Now the undergraduates have finished the second round of wildlife coding and have been assigned to analysis projects based on their interests. We’re still part of the larger team, of course, but I’m excited to work in a project with only three other people (Shout out to Bryan, Hayatt, and Rachel!). We meet on Monday to discuss aspects of socio-ecological systems theory, and how to incorporate those into our coding and analysis. Wish us luck!

The Sorcerer’s Apprentice – Goethe 1797/Dukas 1896/7

* I suppose having students recode something they’ve already done might seem sadistic.  Jordan pointed out 3 very good reasons.  I would like to add to this.  Learning new software and new analysis skills requires making mistakes, failing, and just general mucking about to see what happens when you push a button.  This is a process all of us face when we learn new skills; our first product out of the box is meh but the next one is better because we learn from experience.  While all of the students working in our research group are bright, this was their first time using both the software and coding text.  The wildlife conflict interviews were the most concise group of interviews to work and had a set purpose.  I wanted students to learn new skills and new software simultaneously, which meant that I was expecting mistakes, miscoding, etc.  However, this data is important.  It will be used to write a report and make recommendations about resolving human-wildlife conflict, as well as explore connectivity and elements in a complex social-ecological system.  Therefore the data prepped for analysis has to be in it’s best possible form.  Ergo, requesting students to recode the interviews with a set of codes once they’ve learned the skill and the software.  I have faith they’ll do a good job of it and I won’t come back to a lab full of brooms sweeping up an ocean of water.

Welcome Back

by Bryan Gerard

As the summer ended and the fall semester began, it was time to begin our research with Dr. Shaffer. The research team began to meet to discuss the direction of the study and learn what would be expected in this lab. During the first two weeks we were provided the opportunity to practice both inductive and deductive coding. However, this past Friday, 9/26, we decided to break up the research into several projects (Wildlife Conflict, Health, Indicators of Change, and Agency — also Local Mapping of the Social-Ecological System and GIS). Dr. Shaffer differentiated these projects to enable the research assistants to gain experience in fields that interest us. More importantly, the various projects, while seemingly diverse, also exemplify the interconnectedness of the challenges in an area experiencing a plethora of social and environmental changes.

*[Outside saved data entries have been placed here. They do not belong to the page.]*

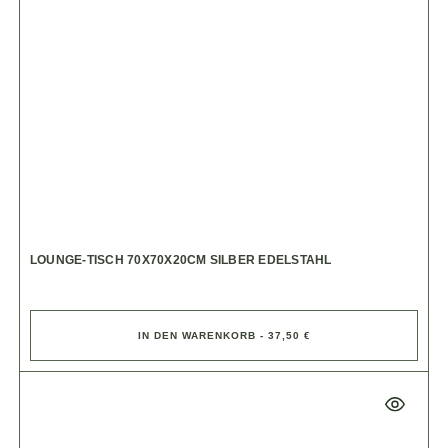
LOUNGE-TISCH 70X70X20CM SILBER EDELSTAHL
IN DEN WARENKORB - 37,50 €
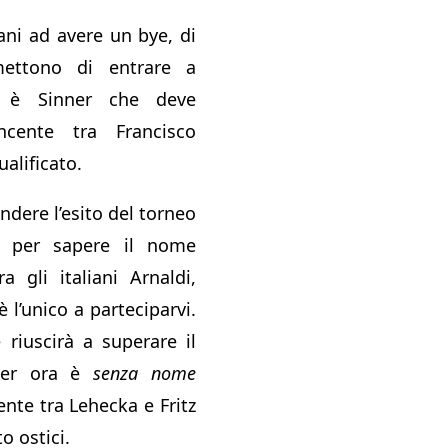
iani ad avere un bye, di
mettono di entrare a
o, è Sinner che deve
ncente tra Francisco
alificato.
dere l’esito del torneo
ne per sapere il nome
ra gli italiani Arnaldi,
 l’unico a parteciparvi.
 riuscirà a superare il
per ora è
senza nome
ente tra Lehecka e Fritz
o ostici.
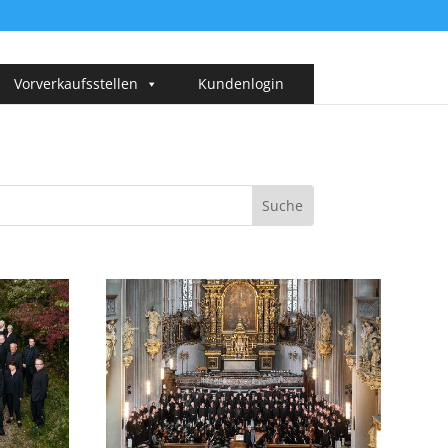
Vorverkaufsstellen
Kundenlogin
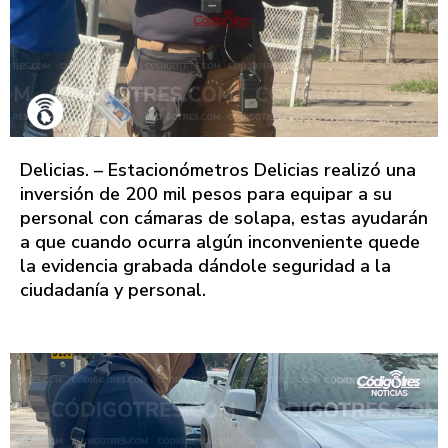
Delicias. – Estacionómetros Delicias realizó una
inversión de 200 mil pesos para equipar a su
personal con cámaras de solapa, estas ayudarán
a que cuando ocurra algún inconveniente quede
la evidencia grabada dándole seguridad a la
ciudadanía y personal.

However, before we focus on the varied projects, we are all coding interviews about wildlife conflict. This has become a major issue for the local population and Mozambican government as elephants from the neighboring reserve have wreaked havoc on the local community, destroying crops, homes, and in several cases killing humans. This work will then be used to write a report for the Mozambican government – which will ideally highlight where and how to make changes.

IMG_7120Anthro Student Researchers at the 26 Sept 14 KRAC lab meeting.